++++ Records for the exercise ++++
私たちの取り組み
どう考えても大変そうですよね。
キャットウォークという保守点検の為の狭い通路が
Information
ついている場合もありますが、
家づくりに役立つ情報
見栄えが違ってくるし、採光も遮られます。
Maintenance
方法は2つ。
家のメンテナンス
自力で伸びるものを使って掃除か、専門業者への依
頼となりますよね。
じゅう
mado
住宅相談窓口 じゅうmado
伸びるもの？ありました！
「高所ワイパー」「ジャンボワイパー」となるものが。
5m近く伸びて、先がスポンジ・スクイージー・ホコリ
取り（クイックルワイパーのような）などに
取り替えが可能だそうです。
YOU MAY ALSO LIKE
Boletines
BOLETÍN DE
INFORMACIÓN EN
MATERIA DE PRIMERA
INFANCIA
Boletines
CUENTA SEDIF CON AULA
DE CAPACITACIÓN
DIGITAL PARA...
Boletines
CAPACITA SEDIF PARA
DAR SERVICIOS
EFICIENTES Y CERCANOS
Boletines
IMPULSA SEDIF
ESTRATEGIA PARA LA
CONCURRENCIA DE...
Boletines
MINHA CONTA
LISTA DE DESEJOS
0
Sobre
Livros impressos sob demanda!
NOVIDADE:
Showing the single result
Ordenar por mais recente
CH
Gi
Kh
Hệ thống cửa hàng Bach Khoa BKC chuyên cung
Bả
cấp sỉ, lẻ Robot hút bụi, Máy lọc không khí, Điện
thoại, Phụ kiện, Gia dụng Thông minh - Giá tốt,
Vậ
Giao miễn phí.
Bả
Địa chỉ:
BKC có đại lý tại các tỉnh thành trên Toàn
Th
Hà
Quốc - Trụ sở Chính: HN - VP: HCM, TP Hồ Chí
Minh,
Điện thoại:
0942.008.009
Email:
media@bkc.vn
++++
● **Task to complete**
Write the opening line of the data above and every line after it, exactly, stopping once you have written the line with "取り（クイックルワイパーのような）などに".

● **Written answer**
私たちの取り組み
どう考えても大変そうですよね。
キャットウォークという保守点検の為の狭い通路が
Information
ついている場合もありますが、
家づくりに役立つ情報
見栄えが違ってくるし、採光も遮られます。
Maintenance
方法は2つ。
家のメンテナンス
自力で伸びるものを使って掃除か、専門業者への依
頼となりますよね。
じゅう
mado
住宅相談窓口 じゅうmado
伸びるもの？ありました！
「高所ワイパー」「ジャンボワイパー」となるものが。
5m近く伸びて、先がスポンジ・スクイージー・ホコリ
取り（クイックルワイパーのような）などに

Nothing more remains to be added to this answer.